Democratic mayoral candidate John Ray said last night that he and his D.C. Council colleagues deserve some of the blame for the city's current financial crisis, an acknowledgement that was heartily endorsed by Sharon Pratt Dixon, one of Ray's four rivals in the party primary on Tuesday.
Ray, responding to the first question in an hour-long debate that was broadcast by WJLA-TV (Channel 7), said, "Sure, as elected officials, we all have to share the blame for the problems that we face, as well as the financial situation that we face."
Ray's response provided an easy opening for Dixon, who has cast herself throughout the primary race as an outsider running against an entrenched political establishment. Answering the same question a few moments later, Dixon said, "I do want to applaud John for being honest about it, because the council was very complicit" in the deterioration of the District government's finances.
"They have a lot of power and a lot of opportunity to make a difference," Dixon said of the council members. "They had the power to set the budget and they had the power to exercise oversight over every office and agency of this city. And yet they allowed this government to expand in numbers . . . and that's part of the problem today."
Dixon also promised in her closing statement that, if elected, she would return "every dime" of her $90,705 mayoral salary if voters were not satisfied with her performance at the end of her four-year term.
There were few fireworks in the WJLA debate, one of only a handful that local network affiliates have broadcast during the primary season. The final televised debate before the Sept. 11 primaries is scheduled to be aired Friday at 10 p.m. on WETA-TV (Channel 26).
Ray, an at-large council member who has led his opponents in published polls and fund-raising, was again the main target last night.
Charlene Drew Jarvis, the Ward 4 council member, criticized Ray for accepting many large contributions from real estate developers and compared him to Humpty Dumpty, saying that by election day "all of his money and all of his developer friends won't be able to put Mr. Ray together again."
D.C. Del. Walter E. Fauntroy, echoing Dixon's criticism of the council members, accused elected officials in the District of mismanaging millions of dollars in federal funds that he credited himself for getting for the city.
"After doing my job," Fauntroy said, "I was embarrassed, particularly in the last few years, as much of that money has been mismanaged, has been wasted, and in some instances has not even been applied for."
David A. Clarke, who is relinquishing his post as D.C. Council chairman to run for mayor, obliquely criticized Fauntroy and Dixon, whom he contended had waited until the mayoral campaign to raise concerns about taxes, city finances and the size of the bureaucracy.
Clarke noted that neither Fauntroy nor Dixon testified when the council considered alternatives to the mayor's recent budgets and tax plans. "On none of those occasions did any of the people who are here now, who are not a member of the council, come forward and testify," he said. "They're ready to make complaints now, but they weren't ready to do anything in the past."

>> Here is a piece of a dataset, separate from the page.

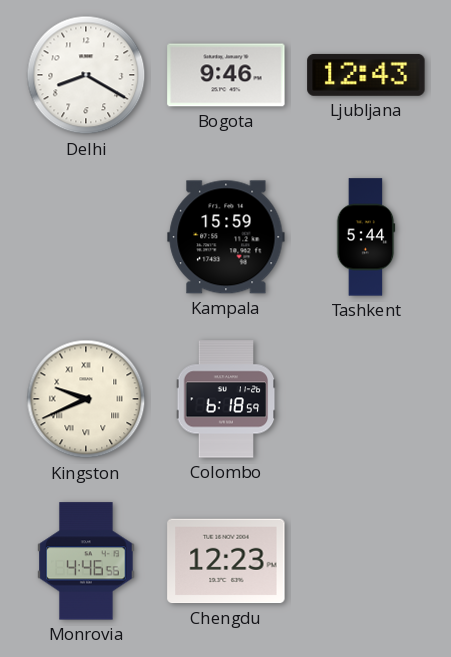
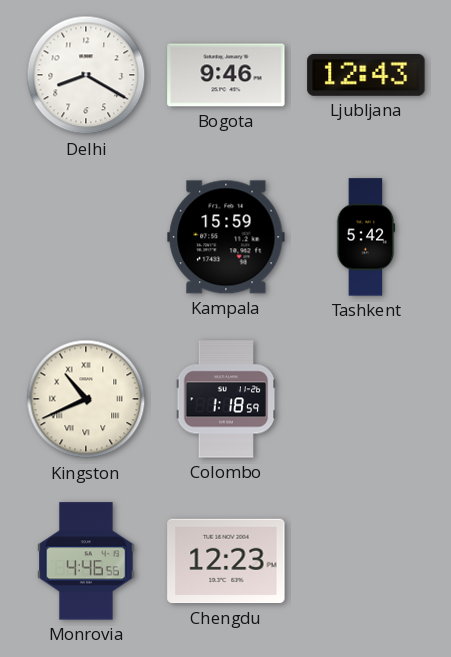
Tashkent: 5:44 -> 5:42
Kingston: 9:41 -> 10:41
Colombo: 6:18 -> 1:18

Clarke noted that the council, under his leadership, has repeatedly rejected Mayor Marion Barry's efforts to raise income taxes. The other Democratic candidates -- Jarvis, Fauntroy and Dixon -- said they oppose any tax increase.
Former D.C. police chief Maurice T. Turner Jr., who is unopposed for the Republican mayoral nomination, repeatedly criticized the city's ruling Democratic establishment. Responding to a question about the city's anti-drug efforts, Turner said he had been disappointed by the inability of conventional law enforcement to halt the flow of illegal narcotics into Washington.
"Nobody cried louder and harder when I was a member of the Cabinet that we could not arrest this problem away," said Turner, who was Barry's police chief for eight years.
Alvin C. Frost, a financial manager who is unopposed for the mayoral nomination of the D.C. Statehood Party, provided some comic relief at the very end of the debate, when he read a rap-song verse dedicated to the mayoral contenders.
Titled "Alvin's Analytical Allegations and Eccentric Evaluations," Frost's poem urged voters to "start kicking with Dixon" in the primary.
But "when the cold wind blows on November the 6th, remember what the past 12 years have cost-ed and . . . promptly get Frosted."
Meanwhile yesterday, Ray and Eleanor Holmes Norton, a candidate for D.C. delegate, won the endorsement of H. Hartford Brookins, presiding bishop of the local African Methodist Episcopal Church, which has about 40,000 adherents.
Brookins hailed Ray as "the person who can represent the healing process" needed in the city. "It is time for the people of this city to come out of this wilderness of Barry mania and get on with the development of the future of this city," he said.
In accepting the endorsement, Ray said he would fight a spirited war against drugs, pledging to make all open-air drug markets "a thing of the past."
"We're putting on notice every drug dealer, everyone who's running drugs: We're going to be on your trail until you're not seen in Washington, D.C.," Ray said.
Ray also was endorsed yesterday by the Washington Times.